We developed a game where I would get "stuck kisses." I would purse my lips and say "help, I'm stuck" She would reach out with one finger and touch my lips. I kiss the finger tip, and throw my head back. She giggles and we do it again. It seems to satisfy that need.
post #11 of 15
My 12 mo dd has just gotten really aggressive, too. My dh thinks it's because I play too rough with her: i.e.: tickle her too hard, kiss her too voraciously, generally over stimulate her.

Lately she's really into pinching and scratching, sometimes biting. I think it's teething and I think it's the molars coming.

I'm modeling "gentle". Today, I pretended to cry when she scratched my cheek really hard. (I was close to real tears with the pain). She understood and bent over to kiss me very gently. So there are some things she understands, but I can tell she has some angst inside. Whether it's physical(teething, too much energy, etc) , or from my "over-stimulation" or what, I'm trying to gently help her overcome this by being patient. Sometimes I can tell that she's doing it to be "funny".

She also walks over to her little piano and bashes out a cacaphony while she sings/yells. It's pretty funny, but it's a little scary, too! lol
post #12 of 15
this is good to read. my ds is almost 18 mos. it's an ongoing problem for us. like pp, i end up crying too. it's hard. good to read that it happens to others. i feel like a broken record saying "gentle" and praising him when he's gentle and trying to model it for him. do many girls do this too or is it mostly a boy thing? i wish dh could nurse him and roughhouse with him at the same time b/c i sure can't.
post #13 of 15
We had a terrible time with this at 11 months. DS is almost 13 months now and I'd say these incidents have been cut in half if not more. The only thing that worked with us was patience and consistancy. We had to make sure we did the same thing each time he did one of these things. It sounds like you are doing things right, it just takes time. And 11 months is when DS peaked with these behaviors. Hang in there, be consistant and it will get better, I promise
post #14 of 15
I've been having the same problem with my nearly 16 mo old. My husband and I had issues that could have sown the seeds for her aggressive behavior. She's gotten worse since our seperation (we are working things out slowly, he is still living in MI to finish school while I set up shop here in CA). There's so many factors that could be contributing to it, a new environment, boredom (I can't drive yet, working on that though), family upset, and a severe resevoir of unused energy. She's also a sensitive high needs child, it makes it really difficult. I model "gentle" and "nice to X" (she seems to get "nice to puppy" or "nice to mommy" better than "gentle"). She requires a LOT of active play, she's not a toy baby, she's a doin-stuff baby. I'm just at a loss at what to correct first and how. And there are some things that just can't be corrected at this point. I know she misses her daddy, but I simply will not move back to MI. We will be visiting him in a few months and plan to make a few more visits to eachother throughout the school year.

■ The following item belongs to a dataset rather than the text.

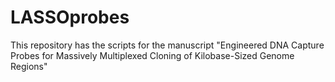 # LASSOprobes

This repository has the scripts for the manuscript "Engineered DNA Capture Probes for Massively Multiplexed Cloning of Kilobase-Sized Genome Regions"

Sometimes I wish I could have a mom who's had a similiar-minded child sit in with me for a day and tell me what I could improve, lol.

Edit: And sprinke, my daughter is testament to the fact that girls can go through this too. She's not even a year and a half and she's showing strong tomboy tendancies (seems to be a family trait from my mom's side, lol). I'm thinking of taking her to the beach, she's never been but I've been nervous about taking her, her getting lost among a lot of people, hurting herself...oh toddlers are just a bundle of worry, aren't they?
post #15 of 15
that's a good idea about "nice to mama", iso saying "gentle". it's worth a shot!